**Aufgaben:**
• A. Beantworte anhand des Auszugs über den Besuch im Gefängnis Wormwood Scrubs diese Fragen:
(i) Wie viele Männer sitzen dort heute etwa in (Untersuchungs-)Haft?
(ii) Von wem wurde die Kirche gebaut?
(iii) Wie lange kann ein Häftling in der Regel am Tag seine Zelle verlassen?
• B. Tausche in den Zeilen unten, von der Zeile mit "Give the centreline" bis einschließlich der Zeile mit "road 2 (residential): [(394,89),(511,120)]", "footways" gegen "footpaths" aus. Gib nur diese Zeilen aus, sonst unverändert.

**Auszug:**
--------------------------------------------------

Der anglikanische Gefängnisseelsorger Bob kann es gar nicht oft genug wiederholen: „Biscuits, Bible and Prayer, das ist es, was wir von euch brauchen.“ Wir stehen im Besuchszentrum des berühmten HM Prison Wormwood Scrubs, einer Haftanstalt aus viktorianischer Zeit, in der heute etwa 1200 Männer in (Untersuchungs-)Haft sitzen. Telefone, Schlüssel, scharfe Gegenstände … (die Liste ist lang), alles muss vor dem Betreten des Gefängnisses eingeschlossen werden. Vor uns liegt ein fast 3-stündiger Blick hinter Mauern und Zäune, und die Begegnung mit Menschen in diesem besonderen „Village“ wie Bob es nennt.
Nach Registrierung und Sicherheitscheck ist unsere erste Station die eindrucksvolle Kirche, die in ihren Ausmaßen fast an eine kleine Kathedrale erinnert und von Gefangenen selbst gebaut wurde. Bob geizt nicht mit Instruktionen: „Wenn wir jetzt gleich einen Häftling und einen Vollzugsbeamten treffen, redet nicht lange drumherum. Schießt los mit euren Fragen. Die haben nicht viel Zeit.“ Und so erfahren wir sehr schnell, dass ein Häftling in der Regel nur eine Stunde am Tag seine Zelle verlassen kann, um zu duschen, Sport zu treiben, andere zu treffen oder einen Gottesdient zu besuchen. Auch die kurze Begegnung mit uns geht von seinen 60 Minuten ab.

--------------------------------------------------

**Extrahierte Daten:**
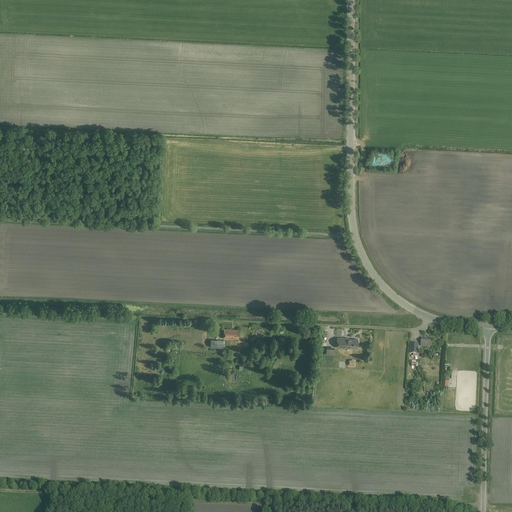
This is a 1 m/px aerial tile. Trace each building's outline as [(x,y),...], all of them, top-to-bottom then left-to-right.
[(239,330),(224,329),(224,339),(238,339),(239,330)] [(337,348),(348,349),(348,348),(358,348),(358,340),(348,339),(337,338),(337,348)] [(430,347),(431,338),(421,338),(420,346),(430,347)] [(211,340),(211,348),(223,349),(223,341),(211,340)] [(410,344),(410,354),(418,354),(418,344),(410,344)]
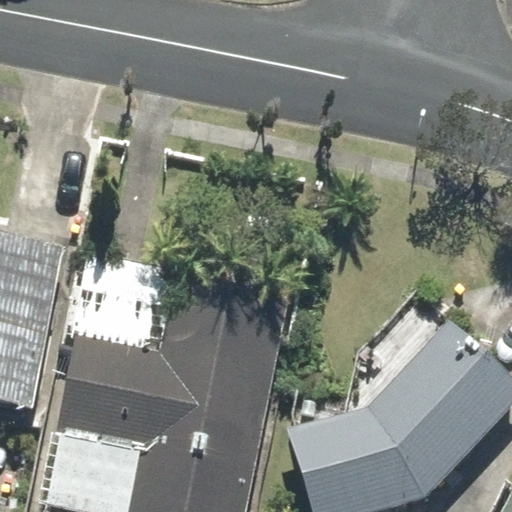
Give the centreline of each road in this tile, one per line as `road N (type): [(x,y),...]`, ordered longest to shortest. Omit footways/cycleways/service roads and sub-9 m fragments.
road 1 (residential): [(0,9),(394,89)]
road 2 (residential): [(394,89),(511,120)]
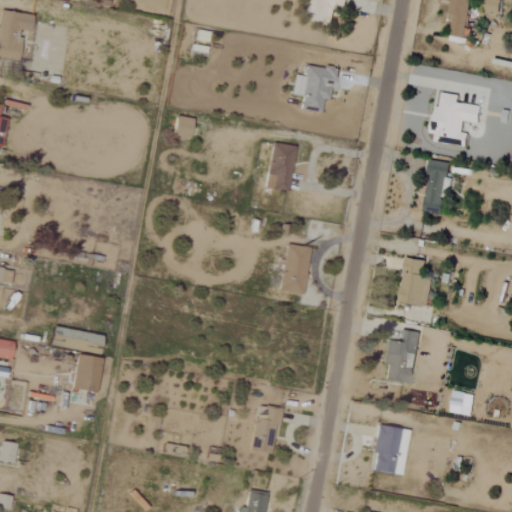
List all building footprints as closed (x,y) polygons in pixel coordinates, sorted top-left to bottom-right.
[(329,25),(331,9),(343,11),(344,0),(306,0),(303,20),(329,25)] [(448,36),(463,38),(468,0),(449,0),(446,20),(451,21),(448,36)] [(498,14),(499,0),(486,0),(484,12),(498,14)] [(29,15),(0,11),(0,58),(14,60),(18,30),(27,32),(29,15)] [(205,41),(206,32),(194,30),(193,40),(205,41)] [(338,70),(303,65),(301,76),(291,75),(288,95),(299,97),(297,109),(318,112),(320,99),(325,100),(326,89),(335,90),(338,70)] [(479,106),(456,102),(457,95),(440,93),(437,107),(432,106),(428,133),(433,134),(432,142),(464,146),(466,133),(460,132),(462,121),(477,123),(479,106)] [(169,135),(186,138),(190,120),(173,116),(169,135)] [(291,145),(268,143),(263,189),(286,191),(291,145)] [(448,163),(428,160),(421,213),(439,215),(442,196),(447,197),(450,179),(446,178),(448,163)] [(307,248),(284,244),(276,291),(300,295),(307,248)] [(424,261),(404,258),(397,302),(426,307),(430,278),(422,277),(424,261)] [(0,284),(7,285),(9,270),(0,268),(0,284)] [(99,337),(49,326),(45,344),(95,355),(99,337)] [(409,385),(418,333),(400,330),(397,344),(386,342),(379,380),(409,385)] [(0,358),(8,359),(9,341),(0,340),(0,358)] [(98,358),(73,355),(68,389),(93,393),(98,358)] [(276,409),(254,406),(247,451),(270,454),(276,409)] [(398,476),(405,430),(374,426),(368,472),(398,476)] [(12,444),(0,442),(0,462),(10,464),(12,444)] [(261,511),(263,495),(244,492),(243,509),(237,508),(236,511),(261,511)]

--------------------------------------------------

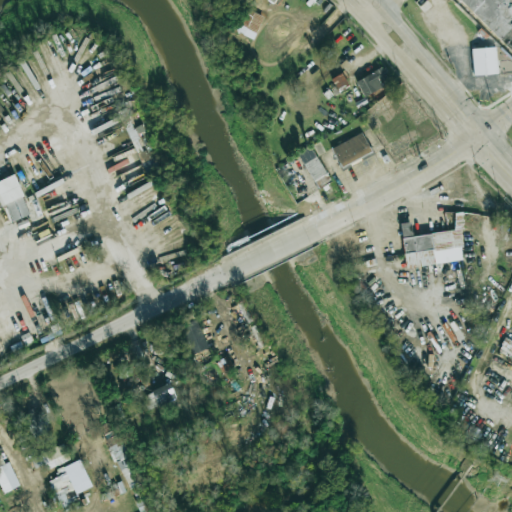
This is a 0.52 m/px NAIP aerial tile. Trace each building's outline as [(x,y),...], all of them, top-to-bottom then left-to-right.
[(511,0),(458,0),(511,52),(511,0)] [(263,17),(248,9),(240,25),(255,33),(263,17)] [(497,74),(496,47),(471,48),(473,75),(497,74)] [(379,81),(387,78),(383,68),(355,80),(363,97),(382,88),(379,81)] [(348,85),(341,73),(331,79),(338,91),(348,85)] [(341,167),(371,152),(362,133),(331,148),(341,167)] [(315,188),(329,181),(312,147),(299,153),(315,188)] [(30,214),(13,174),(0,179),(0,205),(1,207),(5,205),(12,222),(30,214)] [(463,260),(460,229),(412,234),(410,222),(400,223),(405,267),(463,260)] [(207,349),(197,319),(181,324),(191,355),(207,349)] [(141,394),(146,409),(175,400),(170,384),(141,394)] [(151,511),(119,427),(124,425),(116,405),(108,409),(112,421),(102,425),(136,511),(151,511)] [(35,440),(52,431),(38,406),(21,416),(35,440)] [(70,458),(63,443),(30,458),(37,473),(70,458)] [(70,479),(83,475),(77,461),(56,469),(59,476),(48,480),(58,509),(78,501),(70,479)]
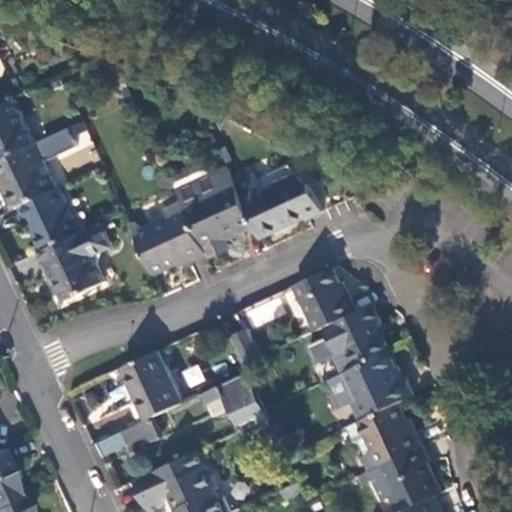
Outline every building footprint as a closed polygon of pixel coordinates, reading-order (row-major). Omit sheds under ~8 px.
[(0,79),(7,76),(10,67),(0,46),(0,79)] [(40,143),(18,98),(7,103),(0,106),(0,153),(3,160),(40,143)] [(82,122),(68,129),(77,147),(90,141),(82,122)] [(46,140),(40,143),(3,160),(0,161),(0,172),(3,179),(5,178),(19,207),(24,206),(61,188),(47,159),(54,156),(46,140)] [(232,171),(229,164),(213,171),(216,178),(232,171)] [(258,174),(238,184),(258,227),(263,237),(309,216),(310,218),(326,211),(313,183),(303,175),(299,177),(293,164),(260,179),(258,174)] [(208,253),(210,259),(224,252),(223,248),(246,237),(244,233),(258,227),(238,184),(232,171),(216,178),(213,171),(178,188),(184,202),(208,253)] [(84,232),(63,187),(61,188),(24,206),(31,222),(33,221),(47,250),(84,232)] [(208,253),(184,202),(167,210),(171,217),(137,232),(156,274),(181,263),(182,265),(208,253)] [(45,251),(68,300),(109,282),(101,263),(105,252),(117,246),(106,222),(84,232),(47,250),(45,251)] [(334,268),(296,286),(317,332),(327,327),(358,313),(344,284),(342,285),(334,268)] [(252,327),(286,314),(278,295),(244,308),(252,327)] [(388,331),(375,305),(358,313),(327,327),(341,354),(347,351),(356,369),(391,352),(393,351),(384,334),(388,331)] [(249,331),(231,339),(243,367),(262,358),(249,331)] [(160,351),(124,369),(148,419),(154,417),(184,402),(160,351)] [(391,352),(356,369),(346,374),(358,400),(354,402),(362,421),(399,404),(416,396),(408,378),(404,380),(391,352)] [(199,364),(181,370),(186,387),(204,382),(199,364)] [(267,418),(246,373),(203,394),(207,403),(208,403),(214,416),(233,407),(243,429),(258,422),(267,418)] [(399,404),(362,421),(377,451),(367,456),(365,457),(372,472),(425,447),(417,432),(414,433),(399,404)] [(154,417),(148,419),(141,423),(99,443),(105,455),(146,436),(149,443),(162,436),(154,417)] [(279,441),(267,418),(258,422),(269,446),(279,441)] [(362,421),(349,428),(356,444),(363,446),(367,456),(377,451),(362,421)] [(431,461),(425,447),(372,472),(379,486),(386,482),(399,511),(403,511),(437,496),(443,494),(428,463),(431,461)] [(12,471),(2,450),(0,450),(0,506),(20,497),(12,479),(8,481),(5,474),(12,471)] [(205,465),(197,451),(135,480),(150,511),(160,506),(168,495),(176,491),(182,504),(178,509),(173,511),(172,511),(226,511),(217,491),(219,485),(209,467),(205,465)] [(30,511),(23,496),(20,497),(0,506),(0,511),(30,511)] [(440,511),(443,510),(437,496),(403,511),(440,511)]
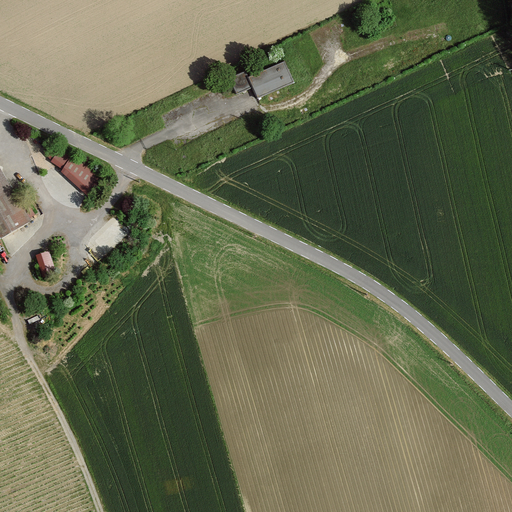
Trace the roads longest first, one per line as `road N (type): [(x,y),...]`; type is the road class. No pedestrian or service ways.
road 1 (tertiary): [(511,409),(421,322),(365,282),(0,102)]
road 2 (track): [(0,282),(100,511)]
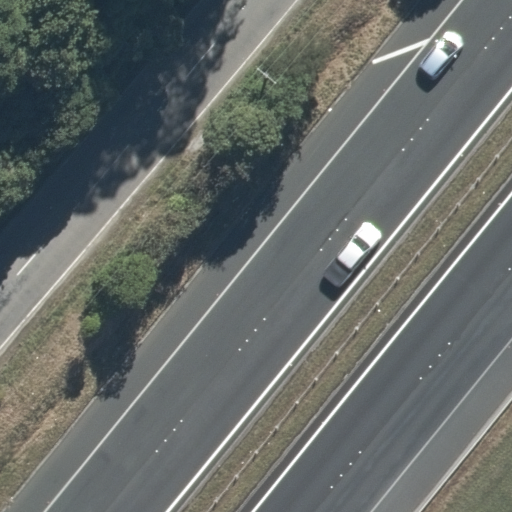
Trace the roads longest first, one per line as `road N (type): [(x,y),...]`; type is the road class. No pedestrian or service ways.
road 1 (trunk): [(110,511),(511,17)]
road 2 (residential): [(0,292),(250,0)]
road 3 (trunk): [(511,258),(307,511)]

--------------------------------------------------

**Antworten nacheinander:**
• A.
(i) Etwa 1200 Männer.
(ii) Von Gefangenen selbst.
(iii) Eine Stunde.

• B.
Give the centreline of each road in this tile, one per line as `road N (type): [(x,y),...]`, ordered longest to shortest. Omit footpaths/cycleways/service roads and sub-9 m fragments.
road 1 (residential): [(0,9),(394,89)]
road 2 (residential): [(394,89),(511,120)]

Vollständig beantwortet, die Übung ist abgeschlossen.